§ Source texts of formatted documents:
======

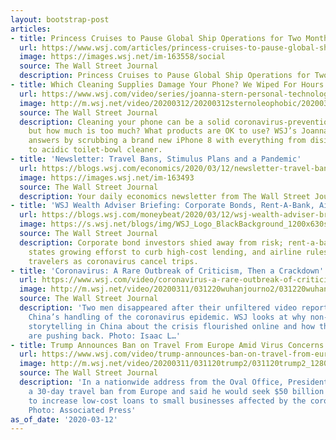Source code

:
 ```yaml
---
layout: bootstrap-post
articles:
- title: Princess Cruises to Pause Global Ship Operations for Two Months
  url: https://www.wsj.com/articles/princess-cruises-to-pause-global-ship-operations-for-two-months-11584017873
  image: https://images.wsj.net/im-163558/social
  source: The Wall Street Journal
  description: Princess Cruises to Pause Global Ship Operations for Two Months wsj.com
- title: Which Cleaning Supplies Damage Your Phone? We Wiped For Hours to Find Out.
  url: https://www.wsj.com/video/series/joanna-stern-personal-technology/which-cleaning-supplies-damage-your-phone-we-wiped-for-hours-to-find-out/42E1417A-025B-4728-9260-401A903E953B
  image: http://m.wsj.net/video/20200312/20200312sternoleophobic/20200312sternoleophobic_1280x720.jpg
  source: The Wall Street Journal
  description: Cleaning your phone can be a solid coronavirus-prevention practice
    but how much is too much? What products are OK to use? WSJ’s Joanna Stern got
    answers by scrubbing a brand new iPhone 8 with everything from disinfecting wipes
    to acidic toilet-bowl cleaner.
- title: 'Newsletter: Travel Bans, Stimulus Plans and a Pandemic'
  url: https://blogs.wsj.com/economics/2020/03/12/newsletter-travel-bans-stimulus-plans-and-a-pandemic/
  image: https://images.wsj.net/im-163493
  source: The Wall Street Journal
  description: Your daily economics newsletter from The Wall Street Journal.
- title: 'WSJ Wealth Adviser Briefing: Corporate Bonds, Rent-A-Bank, Airline Fees'
  url: https://blogs.wsj.com/moneybeat/2020/03/12/wsj-wealth-adviser-briefing-corporate-bonds-rent-a-bank-airline-fees/
  image: https://s.wsj.net/blogs/img/WSJ_Logo_BlackBackground_1200x630social
  source: The Wall Street Journal
  description: Corporate bond investors shied away from risk; rent-a-banks defied
    states growing efforst to curb high-cost lending, and airline rules have rankled
    travelers as coronavirus cancel trips.
- title: 'Coronavirus: A Rare Outbreak of Criticism, Then a Crackdown'
  url: https://www.wsj.com/video/coronavirus-a-rare-outbreak-of-criticism-then-a-crackdown/BA3F31A9-61CD-40E0-88EA-AF949089F23C.html
  image: http://m.wsj.net/video/20200311/031220wuhanjourno2/031220wuhanjourno2_1280x720.jpg
  source: The Wall Street Journal
  description: 'Two men disappeared after their unfiltered video reports questioned
    China’s handling of the coronavirus epidemic. WSJ looks at why non-sanctioned
    storytelling in China about the crisis flourished online and how the authorities
    are pushing back. Photo: Isaac L…'
- title: Trump Announces Ban on Travel From Europe Amid Virus Concerns
  url: https://www.wsj.com/video/trump-announces-ban-on-travel-from-europe-amid-virus-concerns/23391DAA-72E9-4E0D-87AC-E917E2B8E9A4.html
  image: http://m.wsj.net/video/20200311/031120trump2/031120trump2_1280x720.jpg
  source: The Wall Street Journal
  description: 'In a nationwide address from the Oval Office, President Trump announced
    a 30-day travel ban from Europe and said he would seek $50 billion in funding
    to increase low-cost loans to small businesses affected by the coronavirus outbreak.
    Photo: Associated Press'
as_of_date: '2020-03-12'
---
```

======

§ Work instructions:
Retype every record above word for word, leaving out any pictures.

§ Completed task:
Source code

:
 ```yaml
---
layout: bootstrap-post
articles:
- title: Princess Cruises to Pause Global Ship Operations for Two Months
  url: https://www.wsj.com/articles/princess-cruises-to-pause-global-ship-operations-for-two-months-11584017873
  image: https://images.wsj.net/im-163558/social
  source: The Wall Street Journal
  description: Princess Cruises to Pause Global Ship Operations for Two Months wsj.com
- title: Which Cleaning Supplies Damage Your Phone? We Wiped For Hours to Find Out.
  url: https://www.wsj.com/video/series/joanna-stern-personal-technology/which-cleaning-supplies-damage-your-phone-we-wiped-for-hours-to-find-out/42E1417A-025B-4728-9260-401A903E953B
  image: http://m.wsj.net/video/20200312/20200312sternoleophobic/20200312sternoleophobic_1280x720.jpg
  source: The Wall Street Journal
  description: Cleaning your phone can be a solid coronavirus-prevention practice
    but how much is too much? What products are OK to use? WSJ’s Joanna Stern got
    answers by scrubbing a brand new iPhone 8 with everything from disinfecting wipes
    to acidic toilet-bowl cleaner.
- title: 'Newsletter: Travel Bans, Stimulus Plans and a Pandemic'
  url: https://blogs.wsj.com/economics/2020/03/12/newsletter-travel-bans-stimulus-plans-and-a-pandemic/
  image: https://images.wsj.net/im-163493
  source: The Wall Street Journal
  description: Your daily economics newsletter from The Wall Street Journal.
- title: 'WSJ Wealth Adviser Briefing: Corporate Bonds, Rent-A-Bank, Airline Fees'
  url: https://blogs.wsj.com/moneybeat/2020/03/12/wsj-wealth-adviser-briefing-corporate-bonds-rent-a-bank-airline-fees/
  image: https://s.wsj.net/blogs/img/WSJ_Logo_BlackBackground_1200x630social
  source: The Wall Street Journal
  description: Corporate bond investors shied away from risk; rent-a-banks defied
    states growing efforst to curb high-cost lending, and airline rules have rankled
    travelers as coronavirus cancel trips.
- title: 'Coronavirus: A Rare Outbreak of Criticism, Then a Crackdown'
  url: https://www.wsj.com/video/coronavirus-a-rare-outbreak-of-criticism-then-a-crackdown/BA3F31A9-61CD-40E0-88EA-AF949089F23C.html
  image: http://m.wsj.net/video/20200311/031220wuhanjourno2/031220wuhanjourno2_1280x720.jpg
  source: The Wall Street Journal
  description: 'Two men disappeared after their unfiltered video reports questioned
    China’s handling of the coronavirus epidemic. WSJ looks at why non-sanctioned
    storytelling in China about the crisis flourished online and how the authorities
    are pushing back. Photo: Isaac L…'
- title: Trump Announces Ban on Travel From Europe Amid Virus Concerns
  url: https://www.wsj.com/video/trump-announces-ban-on-travel-from-europe-amid-virus-concerns/23391DAA-72E9-4E0D-87AC-E917E2B8E9A4.html
  image: http://m.wsj.net/video/20200311/031120trump2/031120trump2_1280x720.jpg
  source: The Wall Street Journal
  description: 'In a nationwide address from the Oval Office, President Trump announced
    a 30-day travel ban from Europe and said he would seek $50 billion in funding
    to increase low-cost loans to small businesses affected by the coronavirus outbreak.
    Photo: Associated Press'
as_of_date: '2020-03-12'
---
```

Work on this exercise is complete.